We can of course express this in terms of the spins themselves, $$\Pi_{\pm m_\boldsymbol{\sigma}, \pm n_\boldsymbol{\tau}} = \frac{\mathbf{I} \pm \boldsymbol{\sigma}_m}{2} \frac{\mathbf{I} \pm \boldsymbol{\tau}_n}{2}$$

### Compatibility

We could have derived the probability of the combined statement simply because the two spin operators commute with each other, in which case we say that they are compatible.

Clearly, \begin{align*}\boldsymbol{\sigma}_m \boldsymbol{\tau}_n &= \left(\sigma_m \otimes \mathbf{I}\right)\left(\mathbf{I} \otimes \sigma_n\right)\\&= \sigma_m \otimes \sigma_n\\&= \left(\mathbf{I} \otimes \sigma_n\right) \left(\sigma_m \otimes \mathbf{I}\right)\\&= \boldsymbol{\tau}_n \boldsymbol{\sigma}_m\end{align*}

Hence, the projection operators are also compatible, $$\frac{\mathbf{I} \pm \boldsymbol{\sigma}_m}{2} \frac{\mathbf{I} \pm \boldsymbol{\tau}_n}{2} = \frac{\mathbf{I} \pm \boldsymbol{\tau}_n}{2} \frac{\mathbf{I} \pm \boldsymbol{\sigma}_m}{2}$$

Notice that, for a given state $\ket{A}$, $\Pi_{\pm n_\boldsymbol{\tau}}\ket{A}$ is in the eigenspace of $\boldsymbol{\tau}_n$. But, it's also just another state in the space of two electrons.

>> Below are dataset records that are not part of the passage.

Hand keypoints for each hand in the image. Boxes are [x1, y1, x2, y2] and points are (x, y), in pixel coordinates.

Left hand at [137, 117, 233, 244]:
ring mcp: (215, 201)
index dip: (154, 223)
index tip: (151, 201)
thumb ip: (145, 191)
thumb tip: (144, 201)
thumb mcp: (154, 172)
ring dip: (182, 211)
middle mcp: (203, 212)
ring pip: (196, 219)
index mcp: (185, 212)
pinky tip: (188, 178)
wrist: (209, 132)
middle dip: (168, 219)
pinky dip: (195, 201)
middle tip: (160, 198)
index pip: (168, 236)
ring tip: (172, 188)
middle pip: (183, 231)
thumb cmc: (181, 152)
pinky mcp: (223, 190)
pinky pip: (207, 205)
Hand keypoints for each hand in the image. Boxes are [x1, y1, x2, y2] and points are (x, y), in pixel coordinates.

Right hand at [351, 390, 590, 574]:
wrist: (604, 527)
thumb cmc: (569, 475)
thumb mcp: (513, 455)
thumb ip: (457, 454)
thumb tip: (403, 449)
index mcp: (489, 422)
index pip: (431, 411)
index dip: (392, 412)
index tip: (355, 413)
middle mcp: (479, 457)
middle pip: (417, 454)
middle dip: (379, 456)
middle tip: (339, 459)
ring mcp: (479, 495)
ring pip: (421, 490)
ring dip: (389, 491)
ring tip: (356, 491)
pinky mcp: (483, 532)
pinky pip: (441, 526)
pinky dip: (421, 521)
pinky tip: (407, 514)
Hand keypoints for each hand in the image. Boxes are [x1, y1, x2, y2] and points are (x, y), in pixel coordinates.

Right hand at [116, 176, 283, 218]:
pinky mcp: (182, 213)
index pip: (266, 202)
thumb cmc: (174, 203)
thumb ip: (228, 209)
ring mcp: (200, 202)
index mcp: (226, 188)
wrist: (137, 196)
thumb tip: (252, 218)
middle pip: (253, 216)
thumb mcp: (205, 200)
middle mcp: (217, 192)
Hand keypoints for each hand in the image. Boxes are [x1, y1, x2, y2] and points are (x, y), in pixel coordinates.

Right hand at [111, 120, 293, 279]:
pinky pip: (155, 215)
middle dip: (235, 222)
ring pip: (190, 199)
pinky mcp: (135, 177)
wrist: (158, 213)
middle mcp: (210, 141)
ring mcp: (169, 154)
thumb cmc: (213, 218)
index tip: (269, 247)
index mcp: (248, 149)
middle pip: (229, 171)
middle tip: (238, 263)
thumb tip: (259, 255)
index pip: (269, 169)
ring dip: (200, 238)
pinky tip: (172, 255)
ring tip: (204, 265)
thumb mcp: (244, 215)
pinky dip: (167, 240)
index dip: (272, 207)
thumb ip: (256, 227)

That is, $$\frac{\mathbf{I} \pm \boldsymbol{\tau}_n}{2}\ket{A} \in \mathbf{LS}\left\{\ket{\pm n_\tau}\right\} \subset \mathbb{V}$$

Hence, $$\frac{\mathbf{I} \pm \boldsymbol{\sigma}_m}{2} \frac{\mathbf{I} \pm \boldsymbol{\tau}_n}{2} \ket{A} = \frac{\mathbf{I} \pm \boldsymbol{\sigma}_m}{2} \left(\frac{\mathbf{I} \pm \boldsymbol{\tau}_n}{2} \ket{A}\right) \in \mathbf{LS}\left\{\ket{\pm m_\sigma}\right\}$$ is in the eigenspace of $\boldsymbol{\sigma}_m$.

But, on the other hand, $$\frac{\mathbf{I} \pm \boldsymbol{\tau}_n}{2} \frac{\mathbf{I} \pm \boldsymbol{\sigma}_m}{2} \ket{A} = \frac{\mathbf{I} \pm \boldsymbol{\tau}_n}{2} \left(\frac{\mathbf{I} \pm \boldsymbol{\sigma}_m}{2} \ket{A}\right) \in \mathbf{LS}\left\{\ket{\pm n_\tau}\right\}$$ is in the eigenspace of $\boldsymbol{\tau}_n$.

Because the operators commute, the resulting state is the same for both results, so the compound operator projects a state such that the first electron lies in the eigenspace of $\boldsymbol{\sigma}_m$ and the second electron lies in the eigenspace of $\boldsymbol{\tau}_n$ simultaneously.

Nb. Notice that the compatibility of the double-electron projections does not depend on the single-electron projection being compatible with itself. In fact, for $\hat{m} \neq \hat{n}$, $\sigma_m \sigma_n \neq \sigma_n \sigma_m$.